::: Text under study :::

Extendable, Semantics-Driven Parsing of Pidgin Language

In the Haystack group at MIT CSAIL there is an ongoing research project focused on creating a tool called "Jourknow" (pronounced "jour-no"). One of the aims of Jourknow is to provide a convenient place to capture bits of information and later retrieve them. Some of these notes are bound to be incomprehensible to anyone other than the note-taker, let alone a computer system, but many of the notes have a structure that could be recognized by computer and automatically stored in a structured way for easy retrieval later. For example, if you type "meeting with karger at 3pm in G531", the system would ideally be able to recognize this as an event with start time 3pm today, location 32-G531, and with Prof. David Karger. It could then place the event in a system-wide calendar server so that it would be viewable on your calendar and by reminder services. The advantage of this free-text input interface is that it is flexible and often much faster than navigating through a graphical user interface to find the desired structured input form (e.g. "create new event") and then entering the properties separately.

::: The data :::

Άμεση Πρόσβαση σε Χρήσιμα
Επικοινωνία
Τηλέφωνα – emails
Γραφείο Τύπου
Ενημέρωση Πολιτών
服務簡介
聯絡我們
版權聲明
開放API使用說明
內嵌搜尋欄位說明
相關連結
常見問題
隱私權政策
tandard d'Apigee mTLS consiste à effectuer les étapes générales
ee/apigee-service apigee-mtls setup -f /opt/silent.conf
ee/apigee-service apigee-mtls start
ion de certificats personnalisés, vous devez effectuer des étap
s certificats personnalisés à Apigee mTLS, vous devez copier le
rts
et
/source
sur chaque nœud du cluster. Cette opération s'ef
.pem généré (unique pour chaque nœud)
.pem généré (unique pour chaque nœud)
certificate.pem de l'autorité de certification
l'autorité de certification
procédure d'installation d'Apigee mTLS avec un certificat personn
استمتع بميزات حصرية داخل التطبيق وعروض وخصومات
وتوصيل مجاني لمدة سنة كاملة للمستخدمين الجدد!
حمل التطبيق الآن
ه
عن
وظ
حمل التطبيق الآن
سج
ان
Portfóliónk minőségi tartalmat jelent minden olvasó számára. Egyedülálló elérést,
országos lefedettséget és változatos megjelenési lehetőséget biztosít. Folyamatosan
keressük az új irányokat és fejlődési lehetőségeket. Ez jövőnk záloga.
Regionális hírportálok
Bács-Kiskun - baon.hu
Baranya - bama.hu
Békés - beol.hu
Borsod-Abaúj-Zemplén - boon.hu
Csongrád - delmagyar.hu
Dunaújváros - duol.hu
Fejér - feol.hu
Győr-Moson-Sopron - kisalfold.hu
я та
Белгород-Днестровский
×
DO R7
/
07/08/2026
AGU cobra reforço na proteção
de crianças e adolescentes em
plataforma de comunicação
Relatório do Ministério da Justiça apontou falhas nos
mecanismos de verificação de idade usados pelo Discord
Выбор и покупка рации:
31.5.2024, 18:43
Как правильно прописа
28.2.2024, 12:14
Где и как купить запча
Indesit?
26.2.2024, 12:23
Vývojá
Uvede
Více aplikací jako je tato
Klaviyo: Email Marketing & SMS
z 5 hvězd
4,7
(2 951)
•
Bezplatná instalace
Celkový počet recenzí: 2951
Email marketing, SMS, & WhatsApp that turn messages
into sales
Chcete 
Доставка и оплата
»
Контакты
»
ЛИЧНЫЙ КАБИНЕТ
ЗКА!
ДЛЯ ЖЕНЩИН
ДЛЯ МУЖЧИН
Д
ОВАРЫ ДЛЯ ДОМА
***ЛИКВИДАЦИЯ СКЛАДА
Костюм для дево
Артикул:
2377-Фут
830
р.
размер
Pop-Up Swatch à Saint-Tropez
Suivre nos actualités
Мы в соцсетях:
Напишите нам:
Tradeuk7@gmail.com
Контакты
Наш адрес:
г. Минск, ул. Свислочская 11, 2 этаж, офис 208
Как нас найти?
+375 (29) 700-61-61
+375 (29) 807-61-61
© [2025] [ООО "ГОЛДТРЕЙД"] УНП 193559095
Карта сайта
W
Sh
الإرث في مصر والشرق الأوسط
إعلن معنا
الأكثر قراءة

:::

_Tasks to carry out_
A - Update the records from their first line up to and including the line with "sur chaque nœud", replacing "Ενημέρωση Πολιτών" with "Ενημέρωση Κοινού" and leaving everything else unchanged. Give only those lines.
B - Write what comes next in the text on parsing Jourknow notes, starting where it stops.
The text on parsing notes and the records are separate pieces of material with no connection to each other.

_Answers by item number_
A -
Άμεση Πρόσβαση σε Χρήσιμα
Επικοινωνία
Τηλέφωνα – emails
Γραφείο Τύπου
Ενημέρωση Κοινού
服務簡介
聯絡我們
版權聲明
開放API使用說明
內嵌搜尋欄位說明
相關連結
常見問題
隱私權政策
tandard d'Apigee mTLS consiste à effectuer les étapes générales
ee/apigee-service apigee-mtls setup -f /opt/silent.conf
ee/apigee-service apigee-mtls start
ion de certificats personnalisés, vous devez effectuer des étap
s certificats personnalisés à Apigee mTLS, vous devez copier le
rts
et
/source
sur chaque nœud du cluster. Cette opération s'ef

B -
Google's calendar service can do this type of parsing in the meetings domain, but we would like to go far beyond this to create a system that is:

Building our system on top of semantic web technologies allows us to support both goals. The generality of these technologies allows us to create and reuse ontologies for any domain, arbitrarily extending the system's capacity. And if personal/local information is encoded in semantic-web-readable form (RDF), the system can easily access and interpret that information.

In this project we implemented a system that reads in specified domain ontologies based on the RDF, RDFS, and OWL standards and uses them to construct customized "pidgin language" parsers. To increase the generality of the pidgin language, we introduce two new RDF properties, "surface" and "preposition", which allow ontology writers to specify the natural language realizations of their ontology concepts.

2. Downloading and Running

The system is implemented in Python, requiring features from version 2.5. The following Python packages are also required:

A package containing all of our source code and configured to reference the example ontologies and entities used during our testing is available here:

After printing some debug information about the state of the parsing "agent," the system will be ready to accept input at the prompt. Type "exit" or use Ctrl-C to quit.

When the system succeeds in recognizing some input, it outputs the results in a format described in Section 4.

3. Implementation

3.1 Approach

Rather than have either the ontology authors or users specify a grammar for legal pidgin phrases, in our approach we use the information already available from the semantic web ontologies to determine phrase structure and meaning.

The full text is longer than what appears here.